## What you will do
Return all lines in the material below that contain "linejoin".

## Exercise data
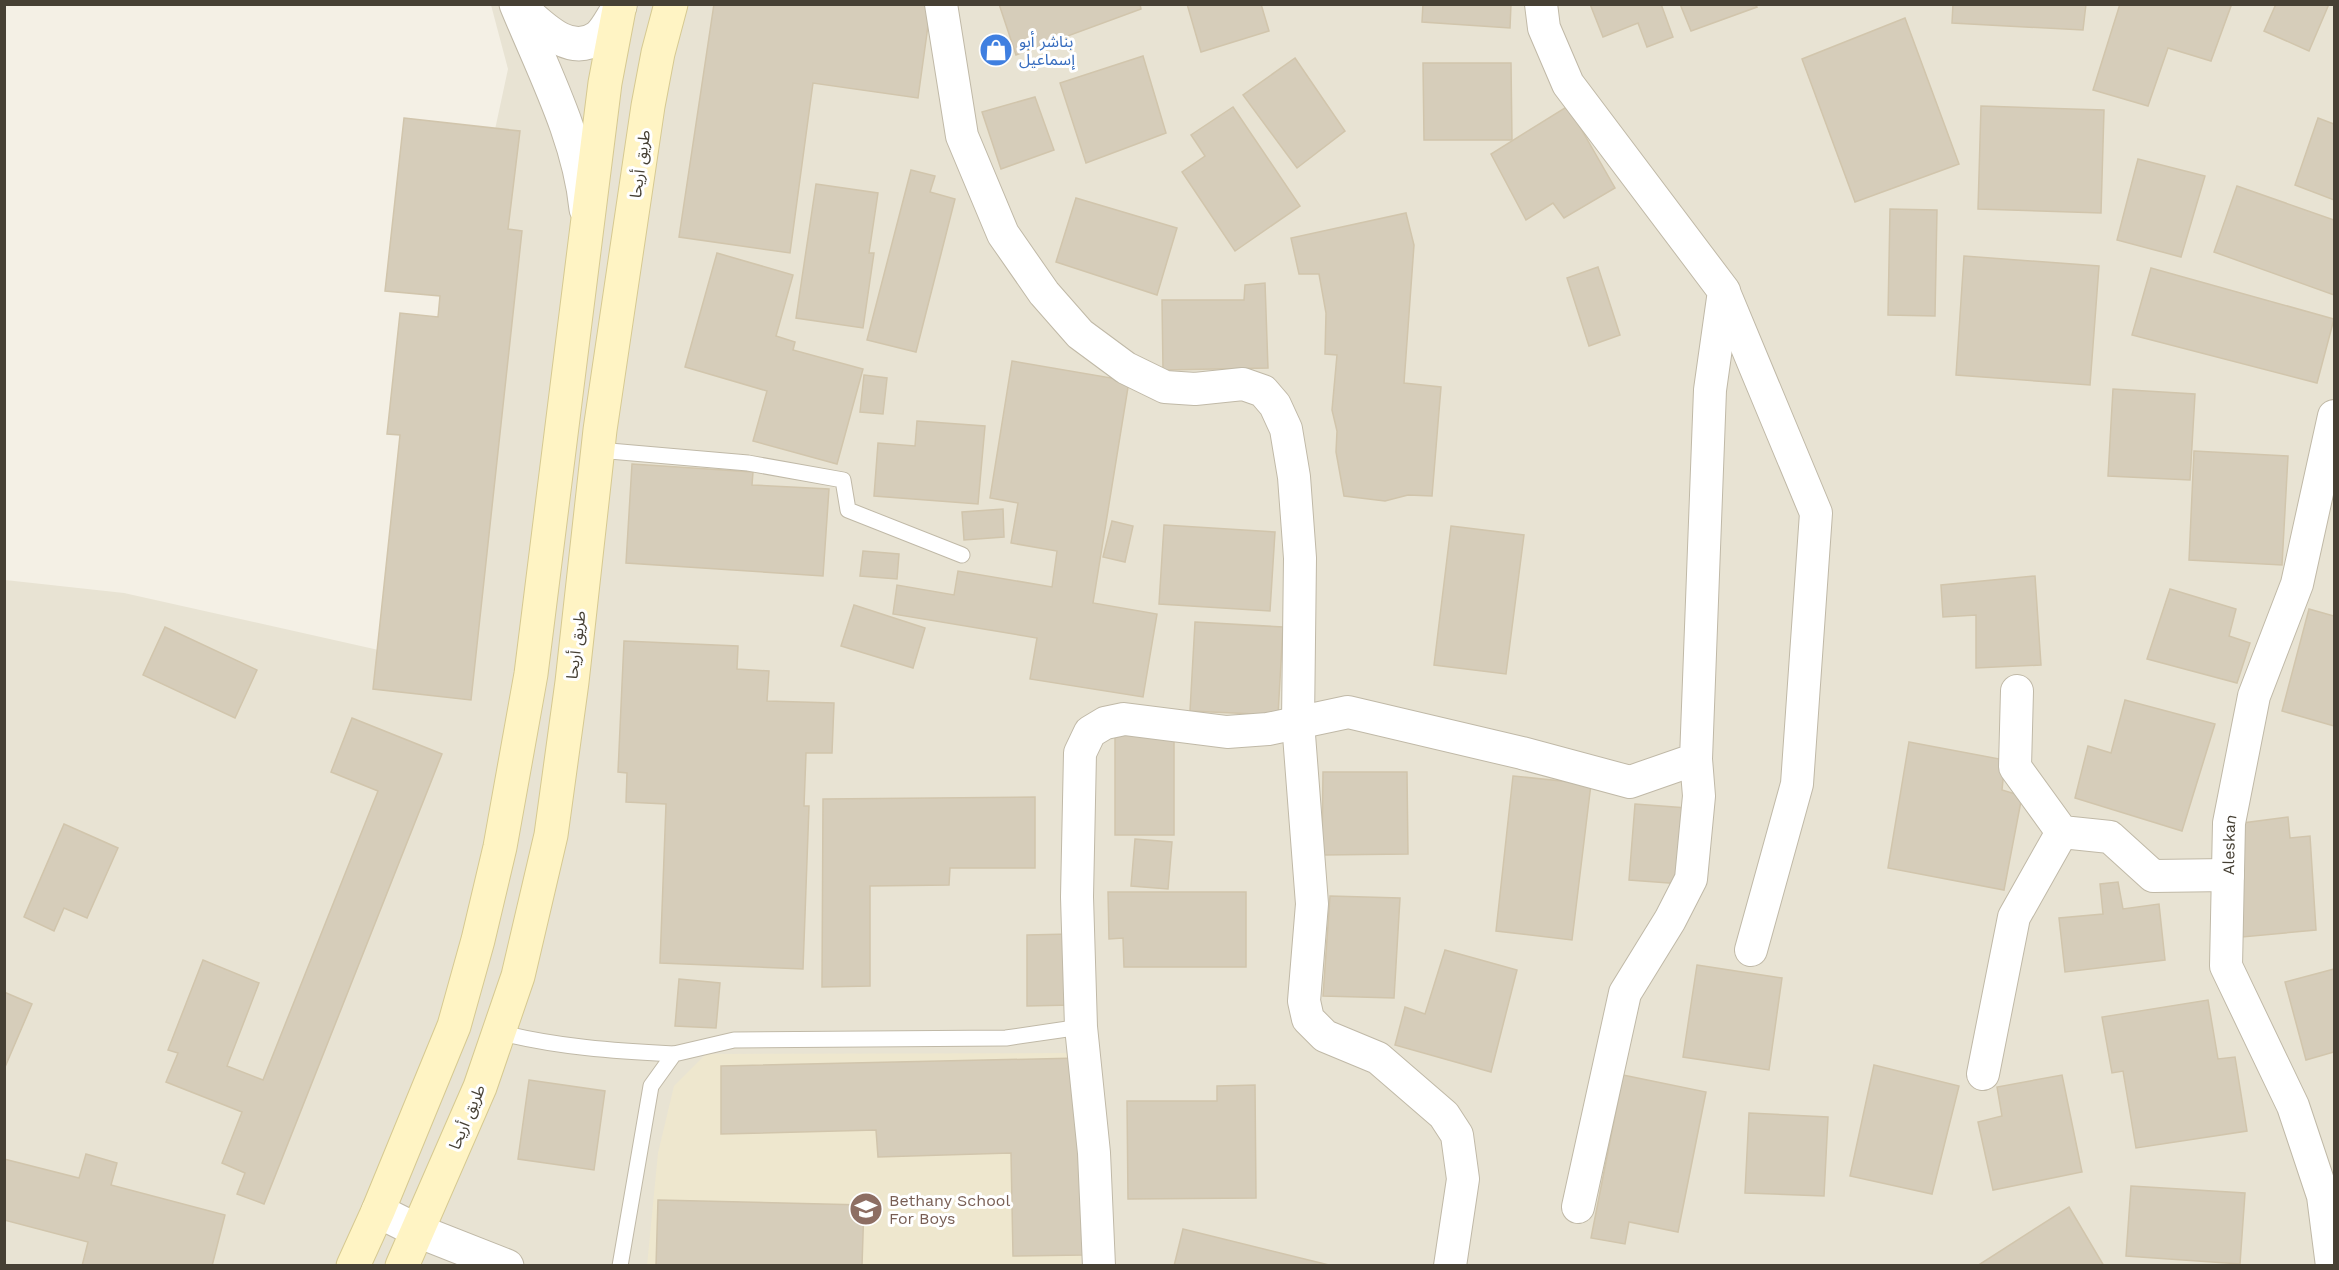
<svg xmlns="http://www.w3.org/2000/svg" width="2339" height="1270" viewBox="0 0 2339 1270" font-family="'Work Sans','Noto Sans Arabic',sans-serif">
	<rect width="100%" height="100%" fill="#f4f0e5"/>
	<polygon fill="#e8e3d3" points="491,5 2334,5 2334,1265 5,1266 5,580 124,593 383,651 508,69"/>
	<polygon fill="#eee7ce" points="1076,1053 1081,1265 647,1266 658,1153 674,1086 706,1054"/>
	<g fill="#d6cdba" stroke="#d1c5ac" stroke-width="1.5">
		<polygon points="714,4 931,4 918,98 813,83 790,253 679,237"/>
		<polygon points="999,4 1140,4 1141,9 1016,55"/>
		<polygon points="1187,4 1261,4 1269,31 1201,52"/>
		<polygon points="1423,4 1511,4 1510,28 1422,22"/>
		<polygon points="1590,4 1661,4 1673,37 1647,47 1638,23 1603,37"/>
		<polygon points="1680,4 1755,4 1757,7 1691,31"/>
		<polygon points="1953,4 2086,4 2083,30 1952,23"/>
		<polygon points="2120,4 2227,4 2231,6 2211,61 2168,48 2148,106 2093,90"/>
		<polygon points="2276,4 2329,4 2309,51 2264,31"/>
		<polygon points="1905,18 1959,164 1855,202 1802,59"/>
		<polygon points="1143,56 1166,133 1086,163 1060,83"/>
		<polygon points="1295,58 1345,131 1297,168 1243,95"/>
		<polygon points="1423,63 1511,63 1512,140 1424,140"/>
		<polygon points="1035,97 1054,150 1001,169 982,112"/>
		<polygon points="1568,106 1615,188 1564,218 1553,203 1526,220 1491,154"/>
		<polygon points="1981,106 2104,110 2101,213 1978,209"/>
		<polygon points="1233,107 1300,206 1235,251 1182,172 1205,156 1191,135"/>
		<polygon points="404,118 520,131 508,229 522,231 471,700 373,689 400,435 387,434 400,313 438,317 440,296 385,291"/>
		<polygon points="2318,118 2334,124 2334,200 2295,185"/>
		<polygon points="2138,159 2205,176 2181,257 2117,240"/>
		<polygon points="911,170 935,176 930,192 955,199 916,352 867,340"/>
		<polygon points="816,184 878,193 869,253 874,253 863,328 796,318"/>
		<polygon points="2237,186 2334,220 2334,295 2214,252"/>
		<polygon points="1076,198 1177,228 1157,295 1056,262"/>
		<polygon points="1890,209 1937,210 1935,316 1888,315"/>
		<polygon points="1406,213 1414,245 1404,383 1441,387 1432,496 1408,495 1385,501 1344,496 1336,452 1337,431 1332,410 1337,355 1325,354 1326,313 1319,274 1299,274 1291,238"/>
		<polygon points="717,253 793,275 776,336 795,342 793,350 863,369 837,464 753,441 767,391 685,367"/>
		<polygon points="1964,256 2099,266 2090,385 1956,375"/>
		<polygon points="1598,267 1620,335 1589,346 1567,278"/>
		<polygon points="2151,268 2334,319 2317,383 2132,335"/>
		<polygon points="1265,283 1268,368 1163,370 1162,300 1244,300 1245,285"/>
		<polygon points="1012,361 1129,381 1093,603 1157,614 1143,697 1030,679 1037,638 893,614 897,585 954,595 958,571 1052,587 1057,551 1011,543 1018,503 990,498"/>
		<polygon points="864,375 887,378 883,414 860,412"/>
		<polygon points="2113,389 2195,394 2190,480 2108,476"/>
		<polygon points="917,421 985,426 978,504 874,496 878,443 915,446"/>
		<polygon points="2194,451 2288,456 2282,565 2189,560"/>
		<polygon points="632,464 753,472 752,485 829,489 823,576 626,563"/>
		<polygon points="1003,509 1004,537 964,540 962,512"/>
		<polygon points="1112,521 1133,526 1125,562 1103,557"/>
		<polygon points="1164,525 1275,532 1270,611 1159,604"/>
		<polygon points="1451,526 1524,535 1506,674 1434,665"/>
		<polygon points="863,551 899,554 897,579 860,576"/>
		<polygon points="2035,576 2041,665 1976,668 1976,615 1943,617 1941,585"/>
		<polygon points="2170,589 2236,609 2229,636 2250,643 2237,683 2147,659"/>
		<polygon points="854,605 925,628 913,668 841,646"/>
		<polygon points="2309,609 2334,616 2334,726 2282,711"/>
		<polygon points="1195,622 1283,627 1278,715 1190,711"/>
		<polygon points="165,627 257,670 235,718 143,675"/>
		<polygon points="624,641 738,646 737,669 769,671 767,701 834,703 832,753 806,753 804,806 809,806 803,969 660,963 666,804 626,802 627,773 618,772"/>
		<polygon points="2125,700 2215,724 2182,831 2075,798 2088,746 2111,753"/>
		<polygon points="352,718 442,754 264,1204 237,1194 245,1173 222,1163 242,1112 166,1082 178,1053 168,1050 203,960 259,983 227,1066 263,1080 378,791 331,772"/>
		<rect x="1115" y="732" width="59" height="103"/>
		<polygon points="1909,742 2005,760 2002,790 2022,796 2004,890 1888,868"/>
		<polygon points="1323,772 1407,772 1408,854 1322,855"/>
		<polygon points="1513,776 1591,784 1572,940 1496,931"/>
		<polygon points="1035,797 1035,868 950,868 949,885 870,886 870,986 822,987 823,799"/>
		<polygon points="1635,804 1687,808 1682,884 1629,880"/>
		<polygon points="2288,817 2290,838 2310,836 2316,930 2242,937 2235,824"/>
		<polygon points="64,824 118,848 87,918 64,908 54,931 24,917"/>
		<polygon points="1135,839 1172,842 1168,889 1131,886"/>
		<polygon points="2118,882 2123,909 2159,904 2165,960 2065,972 2059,918 2103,914 2100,884"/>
		<polygon points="1108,892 1246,892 1246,967 1124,967 1123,938 1109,939"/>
		<polygon points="1330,896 1400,898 1394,998 1323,996"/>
		<polygon points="1070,934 1072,1005 1027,1006 1027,935"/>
		<polygon points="1445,950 1517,970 1491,1072 1395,1045 1405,1007 1425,1014"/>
		<polygon points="1697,965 1782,978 1769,1070 1683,1057"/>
		<polygon points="2334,969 2334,1052 2306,1060 2285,982"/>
		<polygon points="679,979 720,983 716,1028 675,1026"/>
		<polygon points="4,992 32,1004 5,1067 4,1067"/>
		<polygon points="2208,1000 2218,1059 2235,1057 2247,1131 2136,1148 2123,1071 2112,1073 2102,1017"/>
		<polygon points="1078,1058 1083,1255 1013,1256 1011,1153 878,1157 876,1130 721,1134 721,1066"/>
		<polygon points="1874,1065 1959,1086 1932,1194 1850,1176"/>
		<polygon points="1623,1075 1706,1092 1678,1232 1629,1222 1625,1244 1591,1238"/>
		<polygon points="2062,1075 2082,1172 1993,1190 1978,1122 2002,1116 1997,1087"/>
		<polygon points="529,1080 605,1091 594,1170 518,1159"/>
		<polygon points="1255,1085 1256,1198 1128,1199 1127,1101 1217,1101 1217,1086"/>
		<polygon points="1749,1113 1828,1117 1824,1196 1745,1193"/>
		<polygon points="86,1154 117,1163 111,1185 225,1215 212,1266 82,1266 88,1242 4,1220 4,1159 79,1178"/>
		<polygon points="2131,1186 2245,1193 2240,1264 2126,1256"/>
		<polygon points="658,1200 864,1205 862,1266 656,1266"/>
		<polygon points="2069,1207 2104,1266 1977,1266"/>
		<polygon points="1183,1229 1333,1266 1174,1266"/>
	</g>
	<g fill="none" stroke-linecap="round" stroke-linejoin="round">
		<defs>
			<g id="service">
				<polyline points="598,450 748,463 843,480 848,510 962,555"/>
				<path d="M 498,1032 C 557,1047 614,1051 674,1054"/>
				<polyline points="620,1266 651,1086 674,1054 734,1040 1006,1038 1081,1027"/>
			</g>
			<g id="minor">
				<polyline points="941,4 962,136 1003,234 1044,293 1080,334 1126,368 1165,387 1195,389 1243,384 1263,391 1275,405 1286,429 1294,477 1300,558 1298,722 1312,904 1304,1001 1308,1019 1325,1036 1378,1058 1444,1115 1457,1135 1463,1179 1450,1266"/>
				<polyline points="1724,292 1816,513 1797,784 1751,950"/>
				<polyline points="2017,691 2015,767 2062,832 2110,837 2153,876 2228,875"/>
				<polyline points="1983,1074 2014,917 2062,832"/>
				<polyline points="1578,1207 1625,993 1670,920 1691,879 1699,796 1696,759"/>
				<polyline points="1099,1266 1094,1153 1081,1027 1077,897 1080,753 1090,732 1105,723 1124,719 1227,732 1268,729 1348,712 1522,753 1630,782 1696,759 1710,390 1724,291 1568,84 1544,28 1541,4"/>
				<path id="s1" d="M 2332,1266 L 2323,1196 L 2293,1106 L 2226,966 L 2229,823 L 2254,696 L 2297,584 L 2334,416"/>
			</g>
			<g id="tertiary">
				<path d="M 516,4 C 543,70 579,138 586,209"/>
				<path d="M 520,7 C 540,25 570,58 598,37 C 607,30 613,15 620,6"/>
				<polyline points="378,1211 418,1231 507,1266"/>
			</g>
			<g id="secondary">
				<polyline points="353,1266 378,1211 454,1026 478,940 500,847 531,674 605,83 620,4"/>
				<polyline points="402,1266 480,1087 518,976 551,835 572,682 600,430 648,106 658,53 671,4"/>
			</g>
		</defs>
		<use href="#service" stroke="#c0b9a7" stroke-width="17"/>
		<use href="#minor" stroke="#c0b9a7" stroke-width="34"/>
		<use href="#tertiary" stroke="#c0b9a7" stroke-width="35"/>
		<use href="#secondary" stroke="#d6c991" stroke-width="35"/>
		<use href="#service" stroke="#fff" stroke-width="15"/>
		<use href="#minor" stroke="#fff" stroke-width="32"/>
		<use href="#tertiary" stroke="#fff" stroke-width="33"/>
		<use href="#secondary" stroke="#fff4c4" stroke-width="33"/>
	</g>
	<defs>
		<symbol id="shop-disc" viewBox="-11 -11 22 22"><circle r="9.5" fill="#3f7fe0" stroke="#fff"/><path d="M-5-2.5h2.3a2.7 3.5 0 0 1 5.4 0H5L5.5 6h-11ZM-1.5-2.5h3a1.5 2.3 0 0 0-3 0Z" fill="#fff"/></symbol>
		<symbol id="school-disc" viewBox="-11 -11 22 22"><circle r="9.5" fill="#8d6e63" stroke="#fff"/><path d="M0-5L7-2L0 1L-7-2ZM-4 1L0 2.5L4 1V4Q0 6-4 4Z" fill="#fff"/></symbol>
	</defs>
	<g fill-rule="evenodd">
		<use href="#shop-disc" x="977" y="31" width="38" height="38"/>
		<use href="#school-disc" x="847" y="1190" width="38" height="38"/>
	</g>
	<g text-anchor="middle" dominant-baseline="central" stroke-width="6" stroke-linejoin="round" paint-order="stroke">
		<g font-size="16" fill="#366cbe" stroke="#fff" text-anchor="start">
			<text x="1019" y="41">بناشر أبو<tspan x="1019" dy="18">إسماعيل</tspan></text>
		</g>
		<g font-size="16" fill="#464034" stroke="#fff">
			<text transform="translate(640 164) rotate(-82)">طريق أريحا</text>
			<text transform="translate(576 645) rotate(-83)">طريق أريحا</text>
			<text stroke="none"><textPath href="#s1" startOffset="442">Aleskan</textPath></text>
			<text transform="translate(467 1117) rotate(-67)">طريق أريحا</text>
		</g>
		<g font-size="16" fill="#785e54" stroke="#fff" text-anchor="start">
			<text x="889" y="1200">Bethany School<tspan x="889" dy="18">For Boys</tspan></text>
		</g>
	</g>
	<rect width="2339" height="1270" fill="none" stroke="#464034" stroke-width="12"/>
</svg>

## Task result
	<g fill="none" stroke-linecap="round" stroke-linejoin="round">
	<g text-anchor="middle" dominant-baseline="central" stroke-width="6" stroke-linejoin="round" paint-order="stroke">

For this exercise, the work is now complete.